Saturday, July 2, 2011

Josh & Bri's Veggies CSA Newsletter; Volume 1 Issue 4

June 9, 2011

Naturally grown food for those dear

Hello again everyone!

Goodness, all that rain and now it feels like August. The days of mild or predictable seasons are well over. Thankfully the thick layer of mulch all over the garden keeps the plants cool, moist and well drained, ie., all around adaptable to whatever weather hits them. Well maybe not the most severe, but you get my point.

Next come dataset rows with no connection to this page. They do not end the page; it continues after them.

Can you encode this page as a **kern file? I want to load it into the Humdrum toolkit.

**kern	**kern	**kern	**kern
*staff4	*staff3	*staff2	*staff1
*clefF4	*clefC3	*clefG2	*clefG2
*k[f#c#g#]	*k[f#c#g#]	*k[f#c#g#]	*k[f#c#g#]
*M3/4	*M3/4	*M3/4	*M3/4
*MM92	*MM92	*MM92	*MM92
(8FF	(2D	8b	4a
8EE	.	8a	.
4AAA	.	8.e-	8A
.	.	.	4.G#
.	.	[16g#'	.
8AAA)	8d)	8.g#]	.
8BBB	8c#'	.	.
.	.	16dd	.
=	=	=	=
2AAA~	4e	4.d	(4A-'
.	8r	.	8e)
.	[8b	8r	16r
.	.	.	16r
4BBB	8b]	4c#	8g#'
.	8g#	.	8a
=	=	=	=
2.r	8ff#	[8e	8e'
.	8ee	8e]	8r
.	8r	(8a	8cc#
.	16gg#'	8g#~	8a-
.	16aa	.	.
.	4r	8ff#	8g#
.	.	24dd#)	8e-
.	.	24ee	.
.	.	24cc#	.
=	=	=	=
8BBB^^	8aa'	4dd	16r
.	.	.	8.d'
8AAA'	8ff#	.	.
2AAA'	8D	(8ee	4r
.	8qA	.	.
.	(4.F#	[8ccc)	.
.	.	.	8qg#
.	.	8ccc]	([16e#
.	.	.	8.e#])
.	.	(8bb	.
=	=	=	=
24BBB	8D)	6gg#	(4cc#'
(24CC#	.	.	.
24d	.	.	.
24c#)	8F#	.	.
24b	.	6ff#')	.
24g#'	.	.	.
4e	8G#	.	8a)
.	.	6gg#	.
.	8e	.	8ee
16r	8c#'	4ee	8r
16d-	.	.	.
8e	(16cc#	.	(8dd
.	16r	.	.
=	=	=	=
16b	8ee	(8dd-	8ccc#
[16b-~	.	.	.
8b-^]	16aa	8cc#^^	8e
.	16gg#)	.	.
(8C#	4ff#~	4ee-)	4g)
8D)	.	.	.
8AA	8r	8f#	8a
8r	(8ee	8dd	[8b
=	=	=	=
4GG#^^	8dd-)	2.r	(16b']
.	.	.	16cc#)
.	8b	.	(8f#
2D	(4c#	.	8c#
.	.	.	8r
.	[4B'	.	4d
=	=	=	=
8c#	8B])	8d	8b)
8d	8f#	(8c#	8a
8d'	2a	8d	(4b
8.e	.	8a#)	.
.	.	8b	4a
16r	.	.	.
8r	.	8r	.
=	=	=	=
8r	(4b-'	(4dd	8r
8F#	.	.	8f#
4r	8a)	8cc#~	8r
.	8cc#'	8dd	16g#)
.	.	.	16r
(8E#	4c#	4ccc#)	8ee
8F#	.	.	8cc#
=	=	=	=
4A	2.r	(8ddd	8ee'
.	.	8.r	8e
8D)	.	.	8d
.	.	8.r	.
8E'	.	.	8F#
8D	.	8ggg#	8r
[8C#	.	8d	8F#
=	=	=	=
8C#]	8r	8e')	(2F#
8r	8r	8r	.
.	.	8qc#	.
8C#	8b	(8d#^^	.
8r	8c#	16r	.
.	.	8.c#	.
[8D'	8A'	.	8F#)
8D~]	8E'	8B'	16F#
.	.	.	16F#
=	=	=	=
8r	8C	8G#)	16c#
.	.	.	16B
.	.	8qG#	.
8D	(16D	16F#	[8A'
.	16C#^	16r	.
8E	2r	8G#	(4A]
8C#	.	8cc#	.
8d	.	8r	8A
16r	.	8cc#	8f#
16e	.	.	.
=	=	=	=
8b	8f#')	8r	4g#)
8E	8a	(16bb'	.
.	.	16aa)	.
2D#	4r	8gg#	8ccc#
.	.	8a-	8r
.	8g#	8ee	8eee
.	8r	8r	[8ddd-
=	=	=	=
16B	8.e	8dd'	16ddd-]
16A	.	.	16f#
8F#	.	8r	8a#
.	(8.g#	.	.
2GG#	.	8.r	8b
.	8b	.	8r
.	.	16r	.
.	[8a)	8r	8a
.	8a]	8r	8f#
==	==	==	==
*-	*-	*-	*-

In this heat tomato, tomatillo and cucumber blossoms are forming, chickpeas are blooming and podding, beans, squash and potatoes are just shooting up to the sky and spinach has bid us farewell until fall. Due to a lack of security a pony got his happy belly in one of our gardens and ate every last sweet corn stalk : ( Heartbreaking, yes, but thankful he did not make it to the far more nutritionally valuable sweet potatoes, cowpeas and winter squash also flourishing in that garden. We do have a small stand of baby corn (which doubles as popcorn if left to dry) in another garden, so you may get to eat some grass this season after all! Speaking of a lack of sweets, I made a huge mistake in my excited, though apparently partially blind, plan to have tons of sugar snap peas this season. We got one small packet of some really exciting sounding sugar snaps, way back in the winter, which I promptly planted, but thinking it wasn’t near enough I planted a good five times that in leftover Dwarf Grey Sugar seed. This is a variety we grew last year for shoots, but for some reason I disregarded that thought and assumed they were sugar snaps due to “sugar” being in their title. Silly me, they are a snow pea. While a letdown, they are decidedly delicious steamed, stir-fried, or fresh (depending on your tastes) and are abundant as can be. Our few actual Sugar Snap Pea plants are not the best producers, and in this heat have already gotten too starchy, so we may be without that crop until next season. While spinach has dropped out lettuce is still going strong thanks to our cucumber trellis which shades them from the intense “spring” heat. New in your baskets this week are dill and basil, expect lots more!

By my grandma’s request I’ve begun organizing photos by month, rather than one huge folder, so please enjoy May here: and June here:

That’s all I’ve got for this week, both my ma and my grandparents will be out here from California later this week so I’ve got some tidying up to do (I think they might appreciate a path to the tipi and a cleaner Bri and Josh to hug). As always, enjoy your veggies and let us know what you’re doing with them!

I leave you with a passage I love from Ruth Stout about the “completely reliable mystery involved” in the garden

And if “enchantment” sounds a little farfetched you have not yet opened your eyes and heart to the unassuming miracle of the performance of a tiny seed as insignificant-looking as a fleck of dust. If you put a tomato seed, for instance, into the earth, and barely cover it, it will send a tender green shoot up through the soil. . . Then this little, live thing keeps getting bigger and greener and more and more surprising. It covers itself with green leaves and later with yellow blossoms. Did you ever stop to wonder how it decided always to have them yellow?

Soon the blossoms fall off and, amazingly enough, tiny green balls appear. These keep getting bigger and fatter.

Now, the next step wuld be hard to believe if you hadn’t been taking it for granted all your life. These balls, having reached their full size, look abut them, see that green is the predominant color in their environment and decide to break the monotony. They begin to experiment, try a touch of white, then greenish-yellow, then pink, and finally a bright, gay red.

At last these pretty balls have reached maturity; they are satisfied with what they have achieved and relax. They wait for the kind person who gave that tiny seed an opportunity to fulfill its greatest possibilities to come and eat them. . .

To me it is almost awesome to look at a tiny tomato seed and then at a large, healthy plant, heavy with green, pink and red tomatoes, and think of the completely reliable mystery involved.